My colleague, Mr. Bateson, established a temporary Soldiers’ Home, with a bar for the sale of food and refreshments, and convenience for reading, writing and games, in a Burmese building granted by the military authorities for the purpose in the palace; and this proved a very welcome resort for large numbers of the soldiers, who wished to spend their evenings in a sober and rational manner. It did excellent service for a year or two, and was eventually closed for the removal of the building; a much larger and far more complete Soldiers’ Institute having by that time been built and furnished by the military authorities.
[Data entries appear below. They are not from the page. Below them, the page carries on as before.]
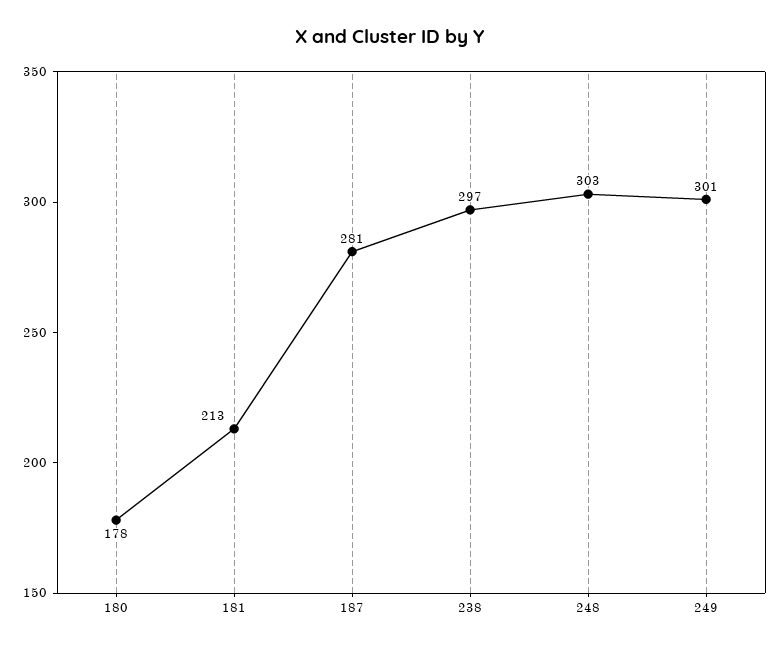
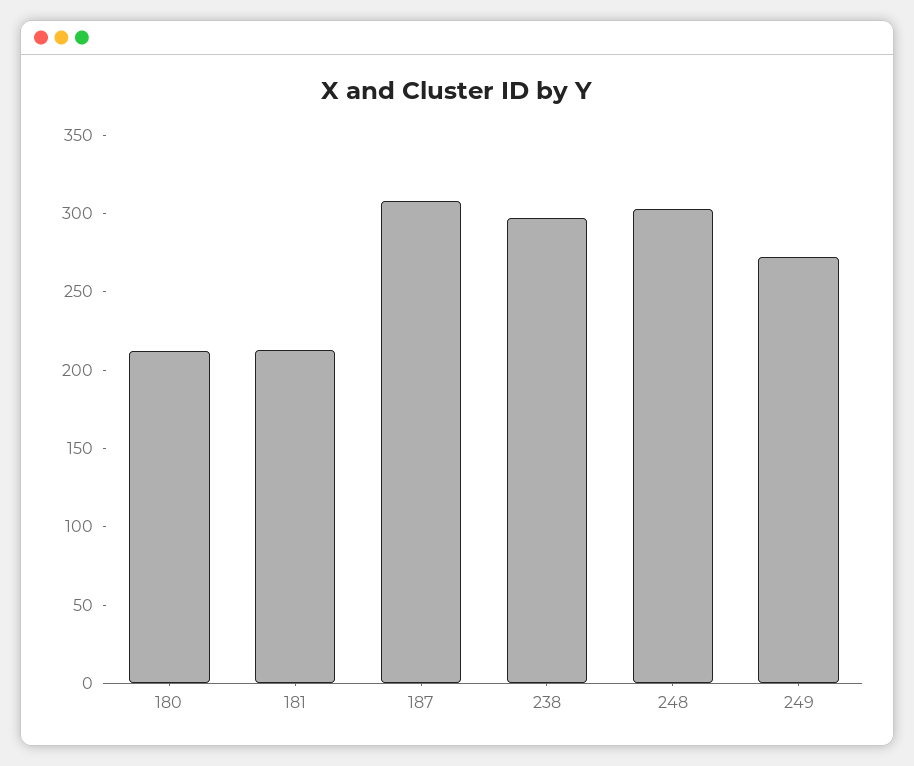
  {
-   "180": 178,
+   "180": 210,
    "181": 213,
-   "187": 281,
+   "187": 310,
    "238": 297,
    "248": 303,
-   "249": 301
+   "249": 270
  }

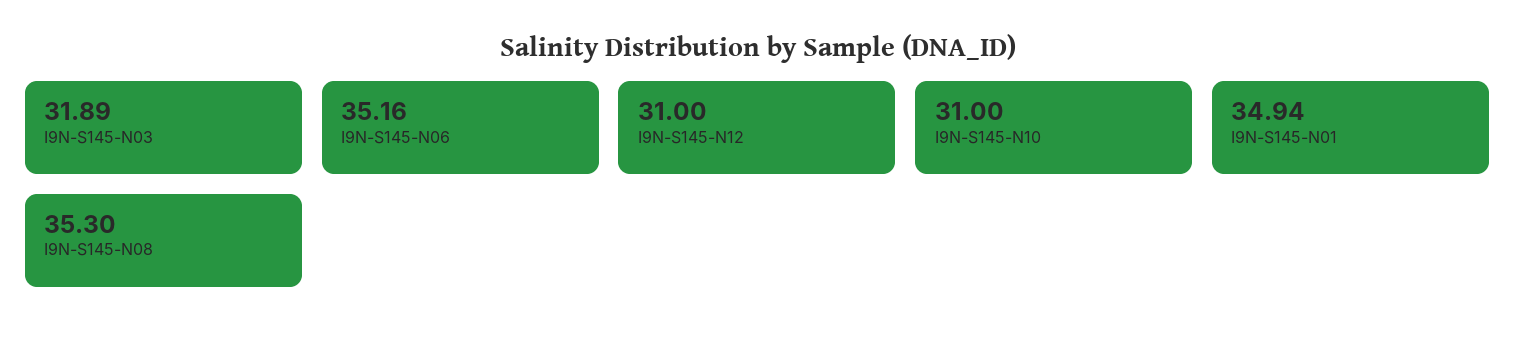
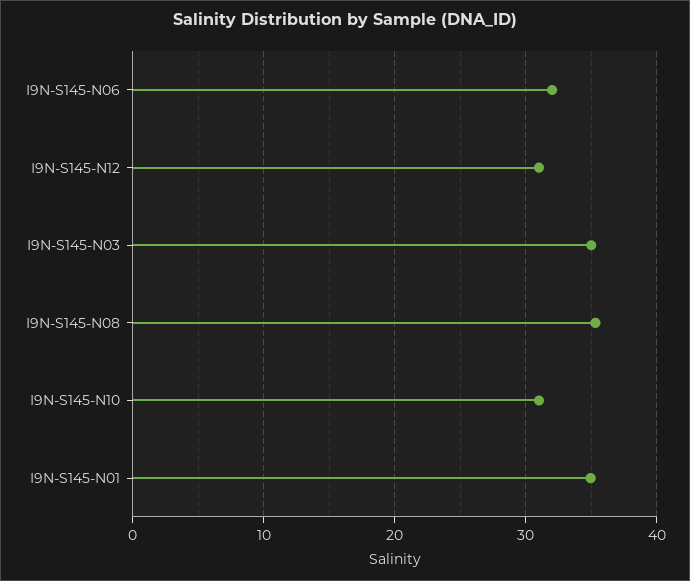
  {
-   "I9N-S145-N03": 31.89,
+   "I9N-S145-N03": 35,
-   "I9N-S145-N06": 35.16,
+   "I9N-S145-N06": 32,
    "I9N-S145-N12": 31,
    "I9N-S145-N10": 31,
    "I9N-S145-N01": 34.94,
    "I9N-S145-N08": 35.3
  }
Attractive as this work was in one’s own language, and amongst one’s own people, I felt from the first that the mission to the Burmans, though an incomparably more difficult, less inviting, and less immediately successful work, was my own most pressing duty, and the work for which I had specially come. On my arrival in Rangoon I had engaged the services of a young Burman, and brought him up to Mandalay that he might teach me Burmese, and with him I commenced the study of the language at once. But if any one imagines that a native munshee teaches as an English teacher teaches, he is greatly mistaken. For want of the ability to impart the knowledge he has, the teaching does not flow from him as from a fountain; it has to be laboriously pumped out of him, and it requires some ingenuity to find how to work that pump, and if you fail to pump, or do not pump judiciously, you get nothing. In learning any Oriental language you have, in fact, to teach yourself, using the so-called teacher in much the same way as you would use the dictionary, or any other passive repository of the necessary knowledge.